Problem description
Lay out every line of text from the items below as a JSON list of strings, one string per line, skipping blank lines. Leave the picture markers out.

Page contents, transcribed
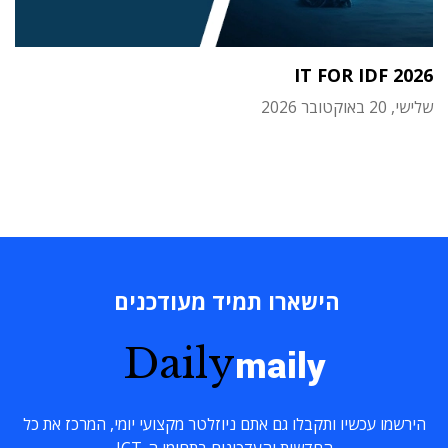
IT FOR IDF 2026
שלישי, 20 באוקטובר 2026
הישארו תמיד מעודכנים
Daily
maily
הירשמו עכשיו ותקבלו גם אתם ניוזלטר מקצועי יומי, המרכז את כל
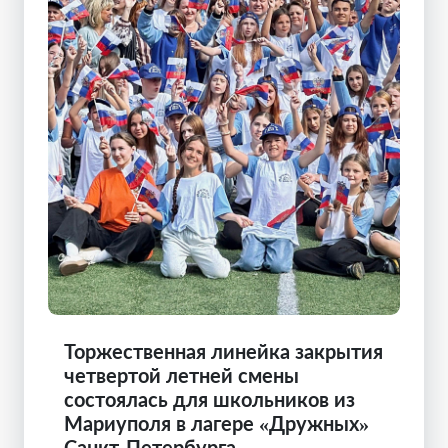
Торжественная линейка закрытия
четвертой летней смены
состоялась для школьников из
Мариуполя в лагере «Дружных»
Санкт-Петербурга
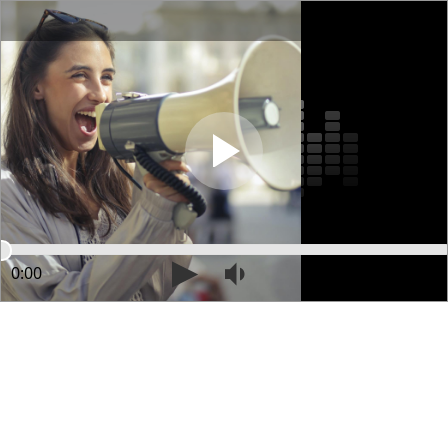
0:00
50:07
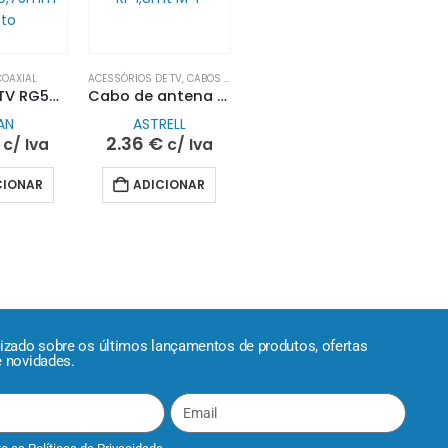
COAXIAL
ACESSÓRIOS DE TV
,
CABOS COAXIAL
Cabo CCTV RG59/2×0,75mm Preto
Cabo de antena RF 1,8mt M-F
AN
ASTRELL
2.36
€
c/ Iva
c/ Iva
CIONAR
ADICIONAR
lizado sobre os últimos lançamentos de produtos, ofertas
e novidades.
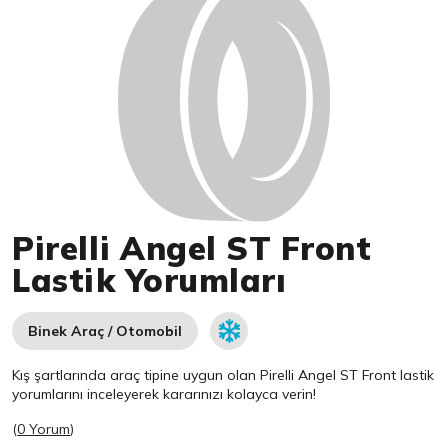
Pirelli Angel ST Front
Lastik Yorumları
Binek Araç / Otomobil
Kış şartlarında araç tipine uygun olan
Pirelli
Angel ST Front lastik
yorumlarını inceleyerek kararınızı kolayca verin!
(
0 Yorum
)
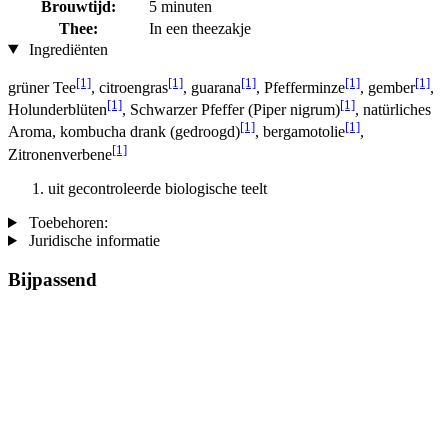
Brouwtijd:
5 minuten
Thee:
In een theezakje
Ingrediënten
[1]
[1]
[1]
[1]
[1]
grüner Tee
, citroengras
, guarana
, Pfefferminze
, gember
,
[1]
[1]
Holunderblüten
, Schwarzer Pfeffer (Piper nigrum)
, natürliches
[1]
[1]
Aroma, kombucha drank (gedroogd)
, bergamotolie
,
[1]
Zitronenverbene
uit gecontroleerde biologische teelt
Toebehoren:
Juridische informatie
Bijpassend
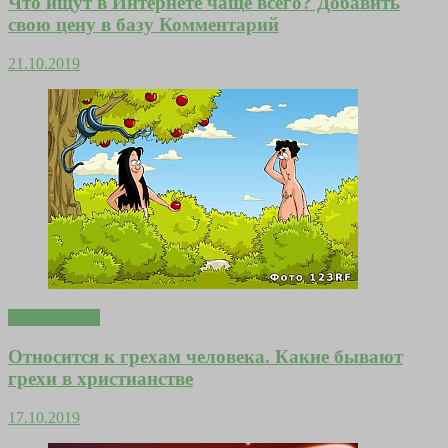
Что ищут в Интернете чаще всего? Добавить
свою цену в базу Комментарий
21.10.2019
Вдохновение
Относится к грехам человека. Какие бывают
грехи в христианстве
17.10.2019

Response area
[
  "IT FOR IDF 2026",
  "שלישי, 20 באוקטובר 2026",
  "הישארו תמיד מעודכנים",
  "Daily",
  "maily",
  "הירשמו עכשיו ותקבלו גם אתם ניוזלטר מקצועי יומי, המרכז את כל",
  "Торжественная линейка закрытия",
  "четвертой летней смены",
  "состоялась для школьников из",
  "Мариуполя в лагере «Дружных»",
  "Санкт-Петербурга",
  "0:00",
  "50:07",
  "COAXIAL",
  "ACESSÓRIOS DE TV",
  ",",
  "CABOS COAXIAL",
  "Cabo CCTV RG59/2×0,75mm Preto",
  "Cabo de antena RF 1,8mt M-F",
  "AN",
  "ASTRELL",
  "2.36",
  "€",
  "c/ Iva",
  "c/ Iva",
  "CIONAR",
  "ADICIONAR",
  "lizado sobre os últimos lançamentos de produtos, ofertas",
  "e novidades.",
  "Pirelli Angel ST Front",
  "Lastik Yorumları",
  "Binek Araç / Otomobil",
  "Kış şartlarında araç tipine uygun olan",
  "Pirelli",
  "Angel ST Front lastik",
  "yorumlarını inceleyerek kararınızı kolayca verin!",
  "(",
  "0 Yorum",
  ")",
  "Brouwtijd:",
  "5 minuten",
  "Thee:",
  "In een theezakje",
  "Ingrediënten",
  "[1]",
  "[1]",
  "[1]",
  "[1]",
  "[1]",
  "grüner Tee",
  ", citroengras",
  ", guarana",
  ", Pfefferminze",
  ", gember",
  ",",
  "[1]",
  "[1]",
  "Holunderblüten",
  ", Schwarzer Pfeffer (Piper nigrum)",
  ", natürliches",
  "[1]",
  "[1]",
  "Aroma, kombucha drank (gedroogd)",
  ", bergamotolie",
  ",",
  "[1]",
  "Zitronenverbene",
  "uit gecontroleerde biologische teelt",
  "Toebehoren:",
  "Juridische informatie",
  "Bijpassend",
  "Что ищут в Интернете чаще всего? Добавить",
  "свою цену в базу Комментарий",
  "21.10.2019",
  "Вдохновение",
  "Относится к грехам человека. Какие бывают",
  "грехи в христианстве",
  "17.10.2019"
]